Macketta Johns. Remember that name.
Johns aspires to be the Oprah Winfrey of her generation and talk to all kinds of people about all kinds of things, especially anything to do with arts and entertainment.
She does exactly that on HPU Radio every Monday. For two hours, she and her friend Monasia Baker dish on anything to do with pop culture on their two-hour show “Do Tell.”
But there’s more to Johns than the gift of gab behind a microphone.
She’s a Presidential Scholar, a member of HPU’s Honor Scholar Program and a junior broadcasting major. She’s made the dean’s list every semester — except when she was 16 time zones away studying abroad last year in Australia.
She’s also the president of the Campus Activities Team, the HPU organization that infuses the fun and the insightful into campus life. Johns has been involved since she was a freshman.
Johns has been selected as HPU’s Extraordinary Leader for March.
There was a time she didn’t feel extraordinary at all. She felt alone.
‘I’m Not Just Another Face’

When Johns arrived at HPU, she was homesick.
She really had never lived in another place other than Frederick, Maryland, her hometown. She was an only child, raised by a single mother. Her mom, Miatta Johns, an underwriter, raised her daughter to be strong-willed and faith-driven.
Johns was. She didn’t know anyone at HPU when she arrived. She came anyway. She loved what she saw inside the Nido R. Qubein School of Communication. When she spotted the TV studio, she saw her future. Her dream became real.
And yet, she missed home terribly. In stepped Scott Wojciechowski, HPU’s director of first-year education. He helped. But so did so many other people. Johns realized the best way to deal with her homesickness was to get involved.

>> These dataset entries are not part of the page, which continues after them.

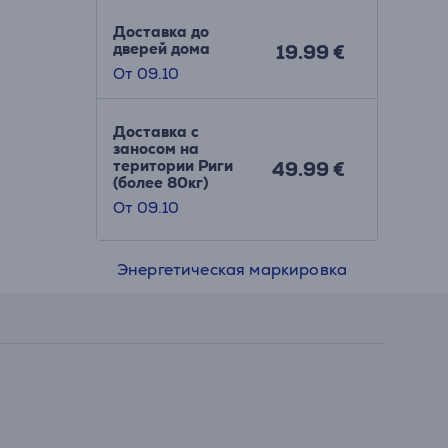
Доставка до
дверей дома
19.99 €
От 09.10
Доставка с
заносом на
територии Риги
49.99 €
(более 80кг)
От 09.10
Энергетическая маркировка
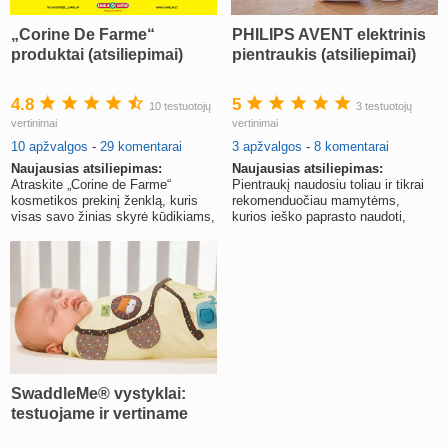
„Corine De Farme“
PHILIPS AVENT elektrinis
produktai (atsiliepimai)
pientraukis (atsiliepimai)
4.8
5
10 testuotojų
3 testuotojų
vertinimai
vertinimai
10 apžvalgos
-
29 komentarai
3 apžvalgos
-
8 komentarai
Naujausias atsiliepimas:
Naujausias atsiliepimas:
Atraskite „Corine de Farme“
Pientraukį naudosiu toliau ir tikrai
kosmetikos prekinį ženklą, kuris
rekomenduočiau mamytėms,
visas savo žinias skyrė kūdikiams,
kurios ieško paprasto naudoti,
mamoms ir visoms moterims.
greito ir švelnaus pientraukio.
SwaddleMe® vystyklai:
testuojame ir vertiname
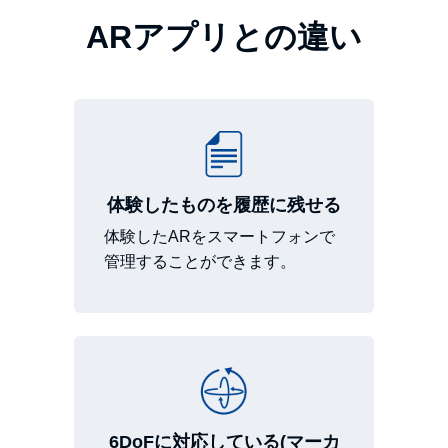
ARアプリとの違い
体験したものを履歴に残せる
体験したARをスマートフォンで
管理することができます。
6DoFに対応している(マーカ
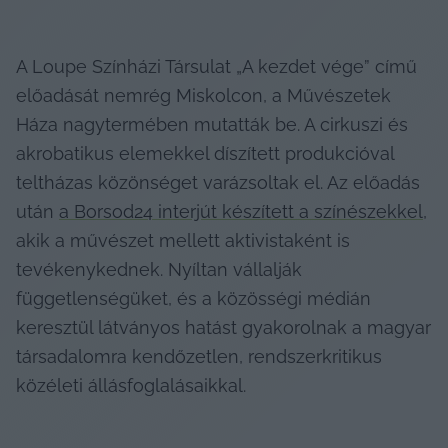
A Loupe Színházi Társulat „A kezdet vége” című 
előadását nemrég Miskolcon, a Művészetek 
Háza nagytermében mutatták be. A cirkuszi és 
akrobatikus elemekkel díszített produkcióval 
teltházas közönséget varázsoltak el. Az előadás 
után 
a 
Borsod24
 interjút készített a színészekkel
, 
akik a művészet mellett aktivistaként is 
tevékenykednek. Nyíltan vállalják 
függetlenségüket, és a közösségi médián 
keresztül látványos hatást gyakorolnak a magyar 
társadalomra kendőzetlen, rendszerkritikus 
közéleti állásfoglalásaikkal.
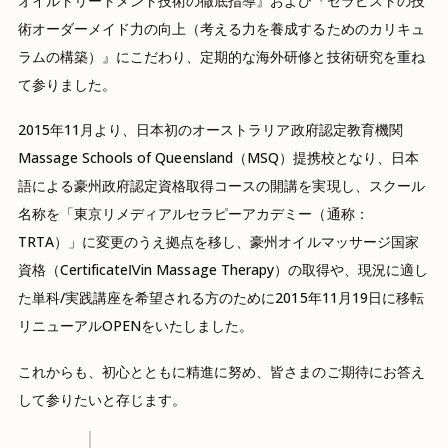
オイルトリートメント技術の徹底指導』および『セラピストの技
術オーダーメイド力の向上（考える力を養成するためのカリキュ
ラムの構築）』にこだわり、定期的な海外研修と技術研究を重ね
て参りました。
2015年11月より、日本初のオーストラリア政府認定教育機関
Massage Schools of Queensland（MSQ）提携校となり、日本
語による豪州政府認定資格取得コースの開講を実現し、スクール
名称を「東京リメディアルセラピーアカデミー（通称：
TRTA）」に変更のうえ拠点を移し、豪州オイルマッサージ国家
資格（CertificateⅣin Massage Therapy）の取得や、現況に適し
た単科/実践講座を希望される方のために2015年11月19日に移転
リニューアルOPENをいたしました。
これからも、初心とともに精進に努め、皆さまのご期待にお答え
して参りたいと存じます。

She joined the Campus Activities Team and its Executive Council the second semester of her freshman year. She later became the organization’s vice president of membership, then the vice president and now the president.
She now works with other freshmen missing home and tells them her story. Always, she mentions what HPU did for her.
“I’m not just another face, another number,” she says. “They actually care.”
And it starts, she says, with HPU President Nido Qubein.
“The fact that he walks around campus and greets students like family means so much to me,” she wrote in her Extraordinary Leader essay. “Going away far from home can be hard, but when you genuinely feel like your university is your home away from home, it is the best feeling.”
When Johns studied abroad for five months last year at Charles Sturt University in Bathurst, Australia, she received Facebook messages from her HPU professors and staff members.
They wrote they missed her, and to a once homesick freshman, those messages meant much.
But so did Australia.
Lessons From The Other Side of the World
By January of her freshman year, Johns felt emboldened.
She felt comfortable at HPU, and she felt comfortable walking into the Study Abroad office and saying, “I want to go to Australia.”
She first fell in love with the country by watching “Dance Academy,” a teen-oriented TV drama based in Australia. Plus, Johns had also taken dance for seven years.

Johns’ wish to go to Australia came true last year.
From July to November, she studied at Charles Sturt University and took courses in event management, ethics, history and journalism.
She lived with 40 other students. They were all Australian – except her. They did much together. But Johns did much by herself. That included five different waterfalls in an Australian rain forest in one day.
“I never enjoyed being alone – I am an only child – but I enjoyed being by myself because it was a good time for self-reflection, and I felt this hunger, this drive to go after my career like no other time in my life.
“Sometimes, I’ve doubted myself and asked, “How am I going to be an entertainment broadcaster? How can I be my generation’s Oprah?’ But after traveling to the other side of the world, I felt like I could do anything.”
HPU: A Student’s Second Family

Summer Chandler, HPU’s director of student activities, knows Johns well.
She’s worked with Johns since she was a freshman. So, Chandler knows Johns will drop by her office at any moment to sit and talk – or even lie on the floor using a beanbag for a pillow and a sofa as a footstool.
Then, the two will discuss about what to bring to campus next.
Like a spoken-word poet from Atlanta.
Johns saw Ashlee Haze at the National Association of Campus Activities conference in October 2016, and Johns knew Haze could attract a crowd on campus. Chandler wasn’t so sure.
But Johns believed in it so much she promoted the event on every social media outlet she could. In February 2017, when Haze performed at HPU’s Extraordinaire Cinema, 60 people came.
“If there is one word I have for Macketta, it is passionate,” Chandler says. “If there is something she really wants to do, she’ll make it happen. She’ll make her own path.”
Her mom and her maternal grandmother, Mabel Mawolo, taught Johns to be strong. But she says HPU taught her to believe.

And she does. This summer, Johns will move to Los Angeles for a three-month internship with AfterBuzz TV, an online broadcast network with more than 20 million weekly downloads of its various podcasts.
HPU helped make that happen.
“High Point University is like the family you want to come back to,” she says. “I was so excited to study abroad. But I was so excited to come back here. High Point University helped me grow into that confident person. I feel I can’t be beat.”